How can the use of solar energy and other renewable solutions be encouraged?
ZEROUATI: Algeria enjoys high solar potential, with 2000 to 3000 hours of sunshine per year and daily irradiation of 3-6 KWh per sq metre. These levels have allowed the government to establish a long-term national development programme that provides a capacity of about 22,000 MW. This programme has been supported by the recent creation of a legal framework that encourages the use of renewable energies through multiform incentives and the promotion of various local equipment suppliers.
A national strategy is being finalised regarding the implementation of a programme to develop off-grid renewable energies. The strategic objectives of this programme will include answering the energy demands of remote, isolated sites away from the energy grid, and reducing the impact of conventional electricity generation on the environment.

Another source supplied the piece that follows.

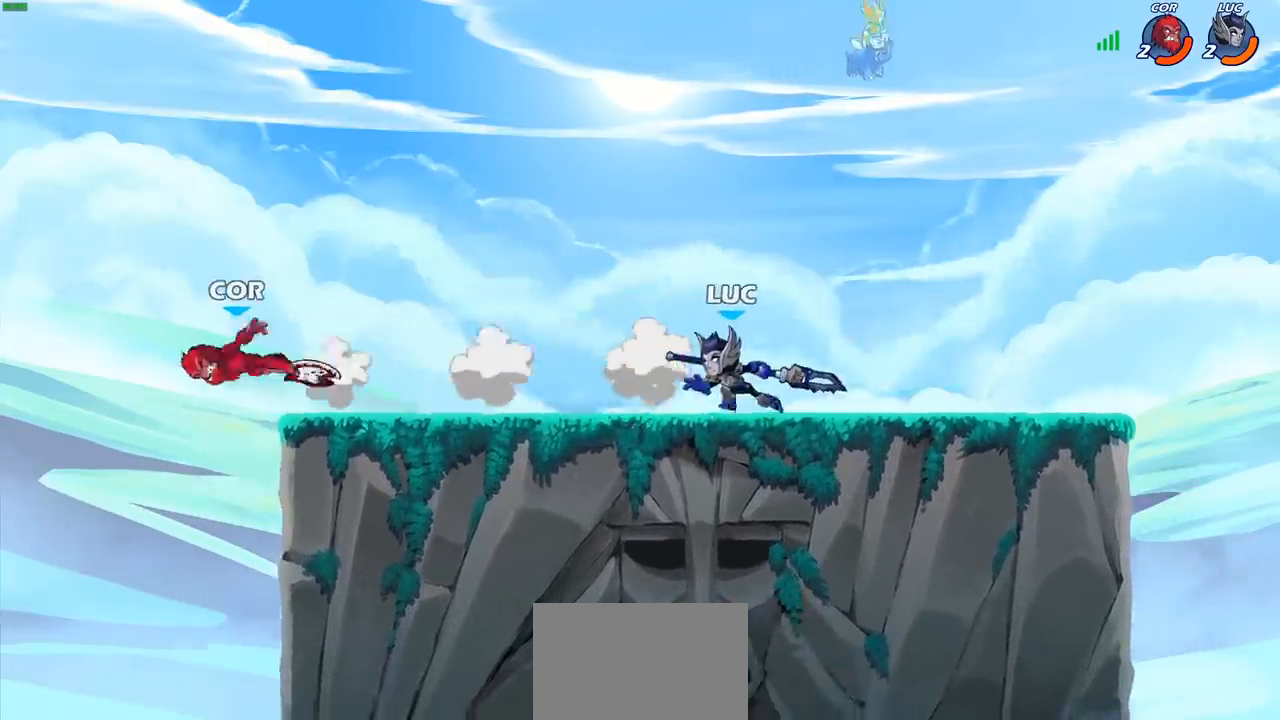
{"buttons": ["CIRCLE"], "left_stick": "center", "events": [[100, "R2", "down"], [317, "R2", "up"], [350, "left_stick", "center"], [367, "CIRCLE", "down"]]}
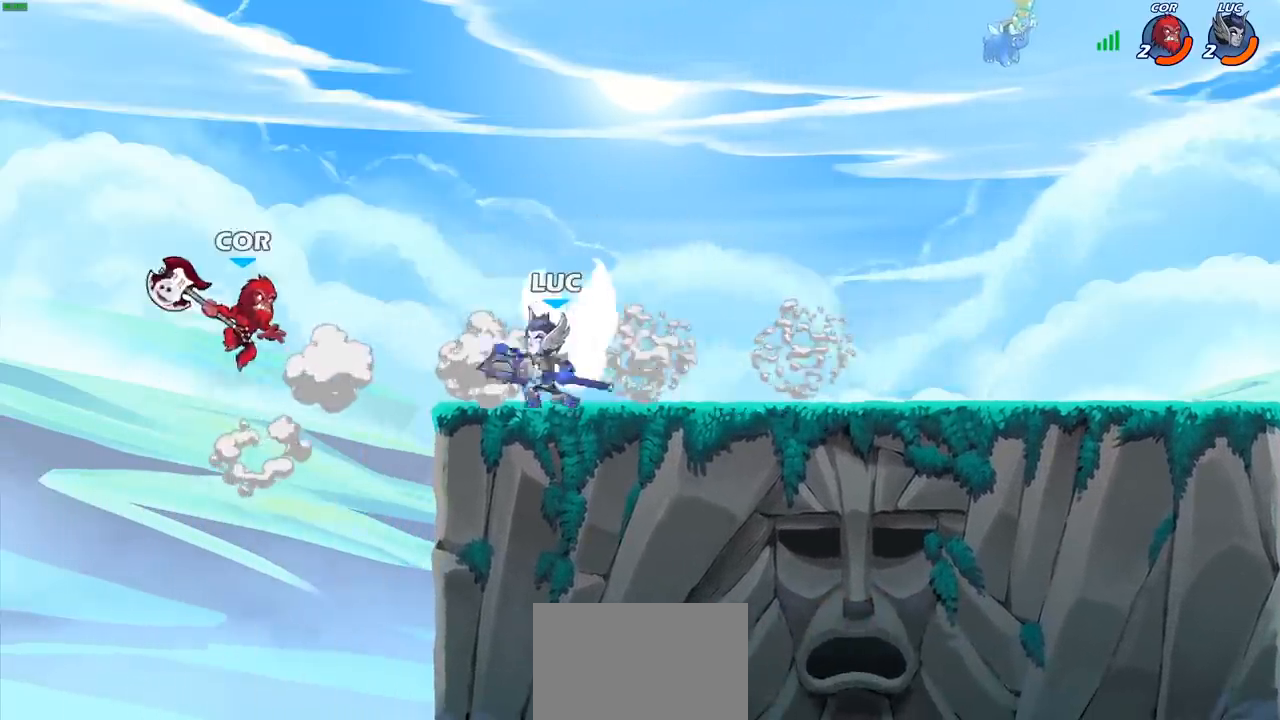
{"buttons": [], "left_stick": "center", "events": [[83, "CIRCLE", "up"], [100, "left_stick", "left"], [367, "left_stick", "center"]]}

Algeria is beginning an exciting socio-economic and environmentally-dynamic relationship with renewable energies. The implementation of several of these projects will require detailed preparation of regulatory conditions, followed by communication and awareness campaigns with the goal of mobilising stakeholders and encouraging investment in the relevant issues.
What are the priority projects for the creation of a productive system for waste management?
ZEROUATI: The National Strategy for Integrated Waste Management 2035 focuses on reducing waste at the source, developing the circular economy and supporting these transitions with implementation plans, ongoing monitoring and evaluation. Reducing the volume of household waste, which is currently 13m tonnes per year, is a priority, as is the gradual establishment of selective sorting. The recyclable potential here is considerable, representing close to 6m tonnes per year.
The “polluter pays” principle will be introduced, and taxes will be changed to finance the costs of services related to waste management. In the past, public management of waste has not been sufficient and few financial incentives have been developed thus far. Moreover, around $2bn of public investments have been made since 2003. This gives us a solid base on which we can build systems for increased waste recovery. In addition to strengthening institutional, regulatory and governance frameworks, we will develop a communication strategy to motivate stakeholders. We will also encourage the opening of the market to the private sector; improve knowledge of waste streams; establish economic and financial incentives in order to stimulate interest in private investment; and implement a public packaging recovery system that will organise a variety of recovery channels for comprehensive, ongoing improvements to waste packaging.